Misperceptions are Often Impossible to Change

Posted on 10:14 by Unknown
It seems that the general perception held by the news media, newspapers (the ones still in business), coworkers, neighbors, and so on, is that everyone who works in city and state government is useless. Every single person. They are completely incompetent and of no value. I find if extremely difficult to find many examples to the contrary.

Yet the evidence I see and experience as a consultant working within one of several municipal IT environments does not at all agree with that.

It's really about generalizations. Most people make quick judgements and refuse to consider their own myopathy. Service was bad on a particular visit to a fast food or coffee shop, and likely they will repeat ad nauseum that the entire franchise, from corporate down to each and every local outlet, is worthless. They are all bad.

This is the same dangerously ignorant mindset that decides all blacks are bad because one or two black people treated them poorly, or Jews, or hispanics, Asians, women, or men, or caucasians, or short or tall (yes, everyone can be prejudiced).

When you turn that logic around and tell them that their employer sucks because they have one bonehead on their staff, they don't usually take it so well. People love to dish out judgement, but freak out when they are judged, especially when falsely judged. After all, it is impossible that they could dish out a false judgement. Human nature is indeed a fucking mess. Utopia is an impossible myth. But whatever, back to my angst-ridden diatribe...

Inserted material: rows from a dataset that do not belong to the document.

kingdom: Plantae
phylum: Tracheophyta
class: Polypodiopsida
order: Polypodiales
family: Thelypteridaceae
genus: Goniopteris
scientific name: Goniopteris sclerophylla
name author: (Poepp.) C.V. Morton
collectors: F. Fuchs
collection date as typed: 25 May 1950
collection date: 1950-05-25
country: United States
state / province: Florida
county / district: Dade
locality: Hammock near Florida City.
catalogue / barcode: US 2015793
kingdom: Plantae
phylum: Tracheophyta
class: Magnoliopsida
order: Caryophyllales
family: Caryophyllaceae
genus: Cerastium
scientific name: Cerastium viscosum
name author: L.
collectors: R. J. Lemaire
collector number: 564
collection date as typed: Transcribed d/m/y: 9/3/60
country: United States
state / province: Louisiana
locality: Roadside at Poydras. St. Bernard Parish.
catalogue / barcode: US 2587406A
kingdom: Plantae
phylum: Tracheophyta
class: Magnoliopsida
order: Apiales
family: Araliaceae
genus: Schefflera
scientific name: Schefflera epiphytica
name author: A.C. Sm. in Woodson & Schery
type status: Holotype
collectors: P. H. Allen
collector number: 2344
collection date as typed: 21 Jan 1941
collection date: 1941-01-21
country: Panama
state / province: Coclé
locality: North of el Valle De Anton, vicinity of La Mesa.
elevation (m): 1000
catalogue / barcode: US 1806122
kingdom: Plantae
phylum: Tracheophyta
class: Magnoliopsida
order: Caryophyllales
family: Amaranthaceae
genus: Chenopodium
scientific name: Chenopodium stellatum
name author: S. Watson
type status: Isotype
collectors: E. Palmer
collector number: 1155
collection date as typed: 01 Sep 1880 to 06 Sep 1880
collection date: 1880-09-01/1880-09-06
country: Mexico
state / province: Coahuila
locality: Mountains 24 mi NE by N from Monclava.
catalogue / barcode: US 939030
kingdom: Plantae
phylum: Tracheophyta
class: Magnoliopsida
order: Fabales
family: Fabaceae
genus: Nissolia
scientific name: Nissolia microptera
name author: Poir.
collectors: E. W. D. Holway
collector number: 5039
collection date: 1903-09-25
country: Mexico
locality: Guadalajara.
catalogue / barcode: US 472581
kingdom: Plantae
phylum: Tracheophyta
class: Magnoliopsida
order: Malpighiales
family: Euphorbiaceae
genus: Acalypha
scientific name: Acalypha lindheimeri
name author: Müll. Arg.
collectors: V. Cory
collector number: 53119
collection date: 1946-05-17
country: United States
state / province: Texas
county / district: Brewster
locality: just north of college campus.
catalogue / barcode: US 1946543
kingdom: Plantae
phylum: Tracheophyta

Nobody wants their taxes increased. Nobody wants fees added. Not even when the backend costs (materials, services, logistics) are always creeping upward. And forget paying anyone enough to entice quality talent to do the work. Ultimately, everyone wants a free lunch and a gourmet lunch at that.

The word is IGNORANT

Is there waste and ineptitude in municipal tax spending? Sure. Is your company impervious to similar failures and oversight? Of course it is, because you work for Perfection LLC (shit, that's probably trademarked. Oh well)

The inequitable aspect is that municipalities keep their laundry out on the line in full view. Businesses do not. Even publicly traded companies do not expose their inner workings to the same extent government does. It's written in the laws. News media loves to explore the systemic and isolated failures of municipalities because it's easy prey. They rarely poke at the waste and fraud that exists in private businesses, even corporations or conglomerates. Why? Because they don't ever hear about those failures until government exposes them. Think Enron, Tyco, Worldcom, Lehman Brothers, Bear Stearns, and so on.

Need more examples of privatized failures? How about IBM and the State of Texas, or VITA and the DMV, or the never-ending FBI database upgrade project, or Haliburton. The list goes on and on. Does that mean I am implying one "side" is superior? No. It means both are vulnerable to failures and malevolence, but one side remains under the greater, and more immediate scrutiny, with an incessant emphasis on the negatives.

The point is that, like all aspects of life: stop generalizing. Focus your judgements on facts and specifics. As soon as you make broad, sweeping generalizations, you are then admitting laziness, ignorance and stupidity.